This autumn I was invited to the Havant LitFest, Hampshire, to run a workshop for teenagers and to give a talk about my Y.A. novels, Hidden and Illegal, which are set on Hayling Island, near the festival venue and opposite the Isle of Wight. Once I had agreed the organisers then asked if I would like to be on a panel the night before where I would have to champion the best book ever written.
So – what to choose? The Bible? – a bit obvious. Crime and Punishment? Yes, but even Dostoyevsky muttered to his wife that he had rushed it and should have done a good edit. Ultimately I had to choose a book and it had to be one I could talk about enthusiastically. I chose A Town Like Alice, by Neville Shute.
Here are my reasons :-
|Langstone Mill - Neville Shute wrote here during the war.|
- Neville Shute wrote for a period of time in the Old Mill, at the top of Hayling Island, five minutes from the venue for the LitFest. One of the books he completed there was Pied Piper, a very unusual war story. Shute is a much loved local literary figure so I had a local connection.
- Shute wrote 23 novels but Alice is the only book based on a true story.
- The true story is the remarkable account told to Shute by a young woman who had been a prisoner of the Japanese along with a group of around 80 Dutch women and children during the occupation of Sumatra. Their story is particularly unusual because the Japanese never settled them into a camp. They simply made them walk round the island for two and a half years until less than 30 were left alive.
- The main character, a young woman called Jean, says in the novel, “People who spent the war in prison camps have written a lot of books about what a bad time they had. They don’t know what it was like not being in a camp.” The entire novel pivots around this heart-breaking statement.
- I don’t want to spoil the book for you so I won’t say any more about this part of the story.

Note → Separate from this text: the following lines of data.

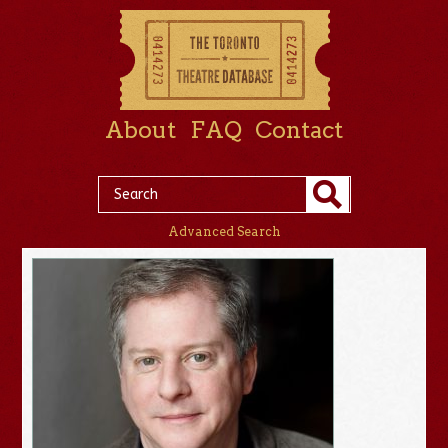
About
FAQ
Contact
Advanced Search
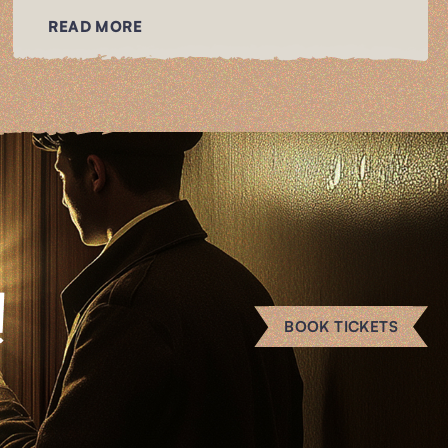
READ MORE
!
BOOK TICKETS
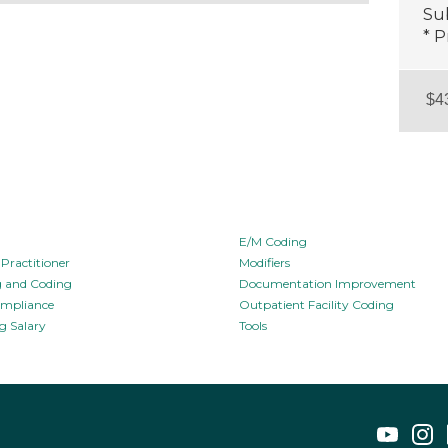
Sub
* P
E/M Coding
Practitioner
Modifiers
ng and Coding
Documentation Improvement
ompliance
Outpatient Facility Coding
g Salary
Tools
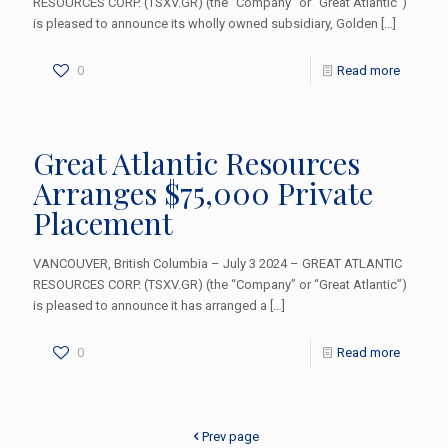
RESOURCES CORP. (TSXV.GR) (the “Company” or “Great Atlantic”)
is pleased to announce its wholly owned subsidiary, Golden
[…]
0
Read more
Great Atlantic Resources
Arranges $75,000 Private
Placement
VANCOUVER, British Columbia – July 3 2024 – GREAT ATLANTIC
RESOURCES CORP. (TSXV.GR) (the “Company” or “Great Atlantic”)
is pleased to announce it has arranged a
[…]
0
Read more
Prev page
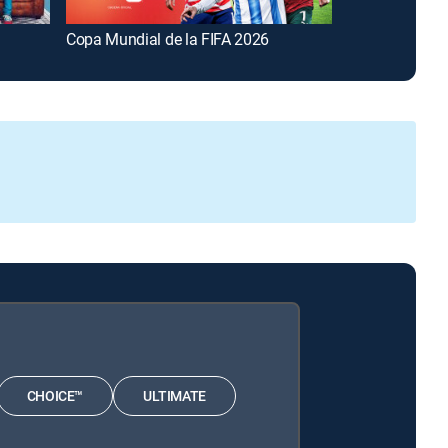
Copa Mundial de la FIFA 2026
FOX and Frien
CHOICE™
ULTIMATE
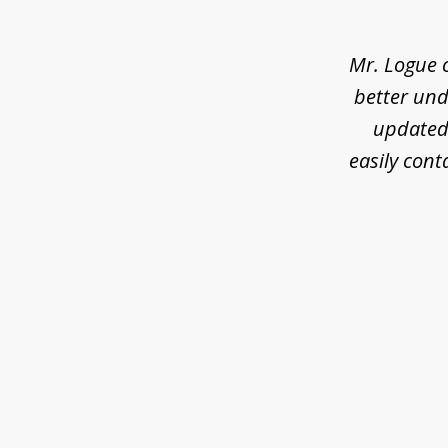
of
3
Mr. Logue 
better und
updated 
easily cont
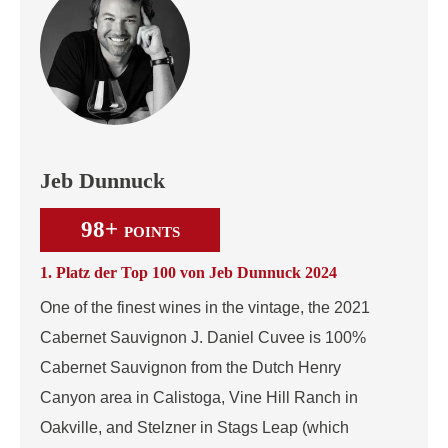
Jeb Dunnuck
98+
POINTS
1. Platz der Top 100 von Jeb Dunnuck 2024
One of the finest wines in the vintage, the 2021
Cabernet Sauvignon J. Daniel Cuvee is 100%
Cabernet Sauvignon from the Dutch Henry
Canyon area in Calistoga, Vine Hill Ranch in
Oakville, and Stelzner in Stags Leap (which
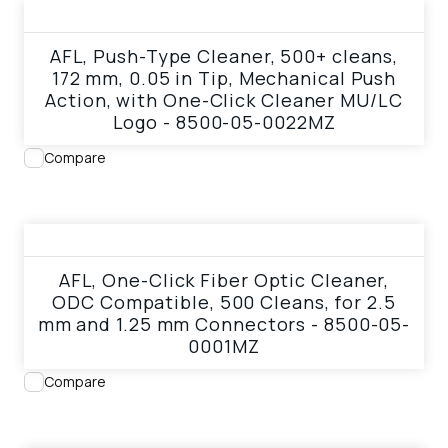
View product
AFL, Push-Type Cleaner, 500+ cleans,
172 mm, 0.05 in Tip, Mechanical Push
Action, with One-Click Cleaner MU/LC
Logo - 8500-05-0022MZ
Compare
View product
AFL, One-Click Fiber Optic Cleaner,
ODC Compatible, 500 Cleans, for 2.5
mm and 1.25 mm Connectors - 8500-05-
0001MZ
Compare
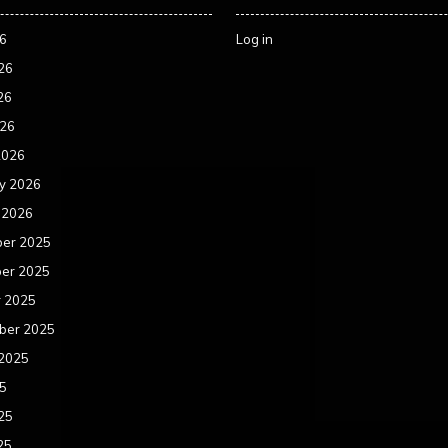
26
Log in
26
26
026
2026
y 2026
 2026
er 2025
er 2025
r 2025
ber 2025
 2025
25
25
25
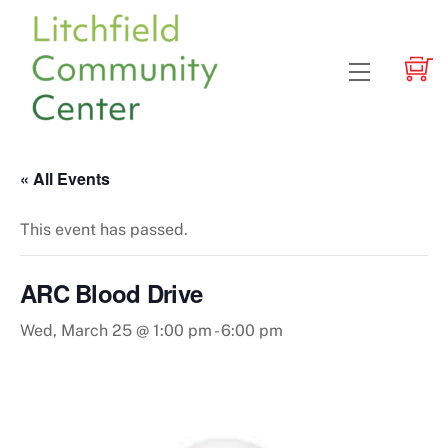
Skip
to
content
Menu
« All Events
This event has passed.
ARC Blood Drive
Wed, March 25 @ 1:00 pm
-
6:00 pm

- However, if Shute’s great novel had only dealt with the war story then it would not be my choice for the greatest novel ever. But the war story is only the first half of the book. The second half of the book is set in the remotest part of the Australian Outback. This is a wonderful and fascinating contrast. The book was written in the late 1940s and Shute knew the country very well. At that time Australia was a very different country to the modern high tech place it is today. Shute gives us a wonderful picture of life in the Outback and shows how the Australians established their towns – a town like Alice. He really makes the reader want to leap on a plane and go there.
- By bringing alive two such contrasting settings and placing at the heart of his novel a wonderful love story, Shute has written a classic and a book which I have enjoyed re-reading again and again.
It was therefore easy for me to stand up and champion my book but I have to say, all the other books were brilliant and so well presented that it made for a marvellous, stimulating booky evening.
|From left to right : Sarah Butterfield, me, David Willetts, Lynn Pick, Mark Waldron, Naomi Foyle|
Here are the other books :
The Sea Around Us by Rachel Larson – presented by Sarah Butterfield, professional artist.
A Treatise of Human Nature by David Hume – presented by David Willetts, MP for Havant and husband of Sara Butterfield.
The Man Who Planted Trees by Jean Giona – presented by Lynne Pick, local resident and artist.
Biggles Takes it Rough, by W.E. Johns – presented by Mark Waldron, Editor of The News, Portsmouth. Mark stated that his first Biggles book started him on the road to becoming a serious and committed reader but without his local library he wouldn't have had access to books at all. For the Dickens centenary celebrations in Portsmouth this year he read the entire works in 14 months – so he has come a long way from good old Biggles and all because of the library.
Queen of Heaven and Earth by Wolkstein and Kramer – presented by Naomi Foyle, poet and author.
Sarah Butterfield won – which was wonderful ( although we all thought Biggles was looking like the front runner)
The audience loved the whole process, which included questions and comments to the panel and a voting system – marbles in jars. ( The better half reckons I came second...but who knows!)
It was an inspiring way to spend an evening on books – many of which were lovingly falling to pieces and a reminder that if we had all stood there with our Kindles it just wouldn't have smelt and looked and felt the same.
What would you have chosen as the best book ever written?